# [Requirement]
Each line below should be set down again unchanged.
BEGIN
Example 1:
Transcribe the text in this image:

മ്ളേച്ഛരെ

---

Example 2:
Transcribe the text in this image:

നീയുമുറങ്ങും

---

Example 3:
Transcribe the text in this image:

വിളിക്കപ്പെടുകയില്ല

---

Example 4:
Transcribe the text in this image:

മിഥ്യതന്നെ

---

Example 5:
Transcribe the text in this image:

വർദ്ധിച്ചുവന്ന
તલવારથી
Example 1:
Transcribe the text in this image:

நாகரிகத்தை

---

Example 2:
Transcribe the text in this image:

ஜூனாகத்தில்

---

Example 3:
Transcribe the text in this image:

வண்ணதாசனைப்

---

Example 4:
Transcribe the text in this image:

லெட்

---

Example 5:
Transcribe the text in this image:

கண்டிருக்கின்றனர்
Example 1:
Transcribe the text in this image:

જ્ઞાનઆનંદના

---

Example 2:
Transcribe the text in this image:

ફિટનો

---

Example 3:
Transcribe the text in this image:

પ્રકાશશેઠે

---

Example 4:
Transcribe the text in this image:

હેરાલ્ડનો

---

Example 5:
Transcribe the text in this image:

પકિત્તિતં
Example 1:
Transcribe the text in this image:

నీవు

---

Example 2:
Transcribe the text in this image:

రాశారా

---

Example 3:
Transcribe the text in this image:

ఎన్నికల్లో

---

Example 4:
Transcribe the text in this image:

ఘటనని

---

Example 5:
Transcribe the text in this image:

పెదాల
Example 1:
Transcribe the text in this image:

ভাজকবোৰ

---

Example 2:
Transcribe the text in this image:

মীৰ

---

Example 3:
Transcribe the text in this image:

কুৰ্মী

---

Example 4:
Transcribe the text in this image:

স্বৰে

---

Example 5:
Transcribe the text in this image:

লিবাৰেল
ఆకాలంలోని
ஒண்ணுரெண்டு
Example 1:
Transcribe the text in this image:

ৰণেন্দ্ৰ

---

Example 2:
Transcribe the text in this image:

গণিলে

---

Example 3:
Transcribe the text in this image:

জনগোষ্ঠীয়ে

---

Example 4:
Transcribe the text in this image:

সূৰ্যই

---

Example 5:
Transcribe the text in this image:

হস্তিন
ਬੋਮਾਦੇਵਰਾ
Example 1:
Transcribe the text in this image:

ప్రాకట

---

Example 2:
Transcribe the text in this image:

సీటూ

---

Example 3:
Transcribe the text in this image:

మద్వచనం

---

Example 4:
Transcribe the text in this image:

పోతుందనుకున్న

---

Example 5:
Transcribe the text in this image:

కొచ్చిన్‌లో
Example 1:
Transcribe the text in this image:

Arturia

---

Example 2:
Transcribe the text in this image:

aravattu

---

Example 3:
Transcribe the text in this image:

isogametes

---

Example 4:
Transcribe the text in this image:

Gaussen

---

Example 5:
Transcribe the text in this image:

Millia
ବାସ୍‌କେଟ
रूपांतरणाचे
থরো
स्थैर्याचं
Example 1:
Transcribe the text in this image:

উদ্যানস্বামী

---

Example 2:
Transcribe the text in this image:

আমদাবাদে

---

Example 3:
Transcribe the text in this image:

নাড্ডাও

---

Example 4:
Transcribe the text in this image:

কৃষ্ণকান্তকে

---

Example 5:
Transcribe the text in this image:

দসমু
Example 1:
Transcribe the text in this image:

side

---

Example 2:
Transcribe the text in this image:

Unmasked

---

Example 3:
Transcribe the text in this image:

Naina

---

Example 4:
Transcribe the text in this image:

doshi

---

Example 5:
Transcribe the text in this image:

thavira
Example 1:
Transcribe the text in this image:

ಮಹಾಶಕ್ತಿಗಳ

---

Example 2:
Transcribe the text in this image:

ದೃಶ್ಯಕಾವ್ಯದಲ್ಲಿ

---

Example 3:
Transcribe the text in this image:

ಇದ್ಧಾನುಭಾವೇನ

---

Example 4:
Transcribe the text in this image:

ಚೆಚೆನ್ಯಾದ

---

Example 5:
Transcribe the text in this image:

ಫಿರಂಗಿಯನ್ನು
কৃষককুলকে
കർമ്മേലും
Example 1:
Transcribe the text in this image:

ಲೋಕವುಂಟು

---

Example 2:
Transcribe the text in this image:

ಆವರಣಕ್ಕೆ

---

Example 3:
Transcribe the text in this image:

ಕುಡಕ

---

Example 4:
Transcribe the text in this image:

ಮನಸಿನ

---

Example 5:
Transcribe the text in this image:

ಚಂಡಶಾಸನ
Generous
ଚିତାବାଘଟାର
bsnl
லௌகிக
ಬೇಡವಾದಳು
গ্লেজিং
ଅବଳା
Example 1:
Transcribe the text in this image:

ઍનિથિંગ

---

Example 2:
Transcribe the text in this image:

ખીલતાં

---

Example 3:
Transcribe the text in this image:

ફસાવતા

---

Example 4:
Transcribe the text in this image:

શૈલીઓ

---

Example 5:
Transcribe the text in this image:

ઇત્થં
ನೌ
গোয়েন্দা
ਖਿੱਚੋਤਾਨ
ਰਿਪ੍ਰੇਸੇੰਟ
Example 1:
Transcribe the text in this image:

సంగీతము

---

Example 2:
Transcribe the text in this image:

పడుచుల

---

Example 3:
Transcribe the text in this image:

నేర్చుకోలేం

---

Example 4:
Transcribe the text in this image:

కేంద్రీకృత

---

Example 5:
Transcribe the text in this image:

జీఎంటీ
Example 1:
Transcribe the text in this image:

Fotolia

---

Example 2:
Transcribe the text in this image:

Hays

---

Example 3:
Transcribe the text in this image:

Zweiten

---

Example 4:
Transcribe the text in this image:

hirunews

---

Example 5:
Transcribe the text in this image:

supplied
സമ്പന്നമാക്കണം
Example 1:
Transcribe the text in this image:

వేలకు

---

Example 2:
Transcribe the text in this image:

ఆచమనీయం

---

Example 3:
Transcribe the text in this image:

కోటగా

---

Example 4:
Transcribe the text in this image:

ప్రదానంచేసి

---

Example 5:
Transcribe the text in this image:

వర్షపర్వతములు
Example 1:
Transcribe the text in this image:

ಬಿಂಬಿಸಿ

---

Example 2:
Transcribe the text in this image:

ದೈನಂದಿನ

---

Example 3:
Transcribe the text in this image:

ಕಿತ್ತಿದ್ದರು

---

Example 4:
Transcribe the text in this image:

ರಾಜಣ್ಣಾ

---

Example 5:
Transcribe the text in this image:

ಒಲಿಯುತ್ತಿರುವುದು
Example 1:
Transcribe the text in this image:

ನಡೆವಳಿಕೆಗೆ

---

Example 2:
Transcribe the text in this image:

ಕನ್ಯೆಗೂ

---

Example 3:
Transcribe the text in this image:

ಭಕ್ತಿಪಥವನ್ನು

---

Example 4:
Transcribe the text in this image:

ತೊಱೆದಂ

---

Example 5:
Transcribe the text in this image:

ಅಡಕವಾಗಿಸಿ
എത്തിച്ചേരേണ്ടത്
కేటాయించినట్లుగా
END
# [Response area]
Example 1:
Transcribe the text in this image:

മ്ളേച്ഛരെ

---

Example 2:
Transcribe the text in this image:

നീയുമുറങ്ങും

---

Example 3:
Transcribe the text in this image:

വിളിക്കപ്പെടുകയില്ല

---

Example 4:
Transcribe the text in this image:

മിഥ്യതന്നെ

---

Example 5:
Transcribe the text in this image:

വർദ്ധിച്ചുവന്ന
તલવારથી
Example 1:
Transcribe the text in this image:

நாகரிகத்தை

---

Example 2:
Transcribe the text in this image:

ஜூனாகத்தில்

---

Example 3:
Transcribe the text in this image:

வண்ணதாசனைப்

---

Example 4:
Transcribe the text in this image:

லெட்

---

Example 5:
Transcribe the text in this image:

கண்டிருக்கின்றனர்
Example 1:
Transcribe the text in this image:

જ્ઞાનઆનંદના

---

Example 2:
Transcribe the text in this image:

ફિટનો

---

Example 3:
Transcribe the text in this image:

પ્રકાશશેઠે

---

Example 4:
Transcribe the text in this image:

હેરાલ્ડનો

---

Example 5:
Transcribe the text in this image:

પકિત્તિતં
Example 1:
Transcribe the text in this image:

నీవు

---

Example 2:
Transcribe the text in this image:

రాశారా

---

Example 3:
Transcribe the text in this image:

ఎన్నికల్లో

---

Example 4:
Transcribe the text in this image:

ఘటనని

---

Example 5:
Transcribe the text in this image:

పెదాల
Example 1:
Transcribe the text in this image:

ভাজকবোৰ

---

Example 2:
Transcribe the text in this image:

মীৰ

---

Example 3:
Transcribe the text in this image:

কুৰ্মী

---

Example 4:
Transcribe the text in this image:

স্বৰে

---

Example 5:
Transcribe the text in this image:

লিবাৰেল
ఆకాలంలోని
ஒண்ணுரெண்டு
Example 1:
Transcribe the text in this image:

ৰণেন্দ্ৰ

---

Example 2:
Transcribe the text in this image:

গণিলে

---

Example 3:
Transcribe the text in this image:

জনগোষ্ঠীয়ে

---

Example 4:
Transcribe the text in this image:

সূৰ্যই

---

Example 5:
Transcribe the text in this image:

হস্তিন
ਬੋਮਾਦੇਵਰਾ
Example 1:
Transcribe the text in this image:

ప్రాకట

---

Example 2:
Transcribe the text in this image:

సీటూ

---

Example 3:
Transcribe the text in this image:

మద్వచనం

---

Example 4:
Transcribe the text in this image:

పోతుందనుకున్న

---

Example 5:
Transcribe the text in this image:

కొచ్చిన్‌లో
Example 1:
Transcribe the text in this image:

Arturia

---

Example 2:
Transcribe the text in this image:

aravattu

---

Example 3:
Transcribe the text in this image:

isogametes

---

Example 4:
Transcribe the text in this image:

Gaussen

---

Example 5:
Transcribe the text in this image:

Millia
ବାସ୍‌କେଟ
रूपांतरणाचे
থরো
स्थैर्याचं
Example 1:
Transcribe the text in this image:

উদ্যানস্বামী

---

Example 2:
Transcribe the text in this image:

আমদাবাদে

---

Example 3:
Transcribe the text in this image:

নাড্ডাও

---

Example 4:
Transcribe the text in this image:

কৃষ্ণকান্তকে

---

Example 5:
Transcribe the text in this image:

দসমু
Example 1:
Transcribe the text in this image:

side

---

Example 2:
Transcribe the text in this image:

Unmasked

---

Example 3:
Transcribe the text in this image:

Naina

---

Example 4:
Transcribe the text in this image:

doshi

---

Example 5:
Transcribe the text in this image:

thavira
Example 1:
Transcribe the text in this image:

ಮಹಾಶಕ್ತಿಗಳ

---

Example 2:
Transcribe the text in this image:

ದೃಶ್ಯಕಾವ್ಯದಲ್ಲಿ

---

Example 3:
Transcribe the text in this image:

ಇದ್ಧಾನುಭಾವೇನ

---

Example 4:
Transcribe the text in this image:

ಚೆಚೆನ್ಯಾದ

---

Example 5:
Transcribe the text in this image:

ಫಿರಂಗಿಯನ್ನು
কৃষককুলকে
കർമ്മേലും
Example 1:
Transcribe the text in this image:

ಲೋಕವುಂಟು

---

Example 2:
Transcribe the text in this image:

ಆವರಣಕ್ಕೆ

---

Example 3:
Transcribe the text in this image:

ಕುಡಕ

---

Example 4:
Transcribe the text in this image:

ಮನಸಿನ

---

Example 5:
Transcribe the text in this image:

ಚಂಡಶಾಸನ
Generous
ଚିତାବାଘଟାର
bsnl
லௌகிக
ಬೇಡವಾದಳು
গ্লেজিং
ଅବଳା
Example 1:
Transcribe the text in this image:

ઍનિથિંગ

---

Example 2:
Transcribe the text in this image:

ખીલતાં

---

Example 3:
Transcribe the text in this image:

ફસાવતા

---

Example 4:
Transcribe the text in this image:

શૈલીઓ

---

Example 5:
Transcribe the text in this image:

ઇત્થં
ನೌ
গোয়েন্দা
ਖਿੱਚੋਤਾਨ
ਰਿਪ੍ਰੇਸੇੰਟ
Example 1:
Transcribe the text in this image:

సంగీతము

---

Example 2:
Transcribe the text in this image:

పడుచుల

---

Example 3:
Transcribe the text in this image:

నేర్చుకోలేం

---

Example 4:
Transcribe the text in this image:

కేంద్రీకృత

---

Example 5:
Transcribe the text in this image:

జీఎంటీ
Example 1:
Transcribe the text in this image:

Fotolia

---

Example 2:
Transcribe the text in this image:

Hays

---

Example 3:
Transcribe the text in this image:

Zweiten

---

Example 4:
Transcribe the text in this image:

hirunews

---

Example 5:
Transcribe the text in this image:

supplied
സമ്പന്നമാക്കണം
Example 1:
Transcribe the text in this image:

వేలకు

---

Example 2:
Transcribe the text in this image:

ఆచమనీయం

---

Example 3:
Transcribe the text in this image:

కోటగా

---

Example 4:
Transcribe the text in this image:

ప్రదానంచేసి

---

Example 5:
Transcribe the text in this image:

వర్షపర్వతములు
Example 1:
Transcribe the text in this image:

ಬಿಂಬಿಸಿ

---

Example 2:
Transcribe the text in this image:

ದೈನಂದಿನ

---

Example 3:
Transcribe the text in this image:

ಕಿತ್ತಿದ್ದರು

---

Example 4:
Transcribe the text in this image:

ರಾಜಣ್ಣಾ

---

Example 5:
Transcribe the text in this image:

ಒಲಿಯುತ್ತಿರುವುದು
Example 1:
Transcribe the text in this image:

ನಡೆವಳಿಕೆಗೆ

---

Example 2:
Transcribe the text in this image:

ಕನ್ಯೆಗೂ

---

Example 3:
Transcribe the text in this image:

ಭಕ್ತಿಪಥವನ್ನು

---

Example 4:
Transcribe the text in this image:

ತೊಱೆದಂ

---

Example 5:
Transcribe the text in this image:

ಅಡಕವಾಗಿಸಿ
എത്തിച്ചേരേണ്ടത്
కేటాయించినట్లుగా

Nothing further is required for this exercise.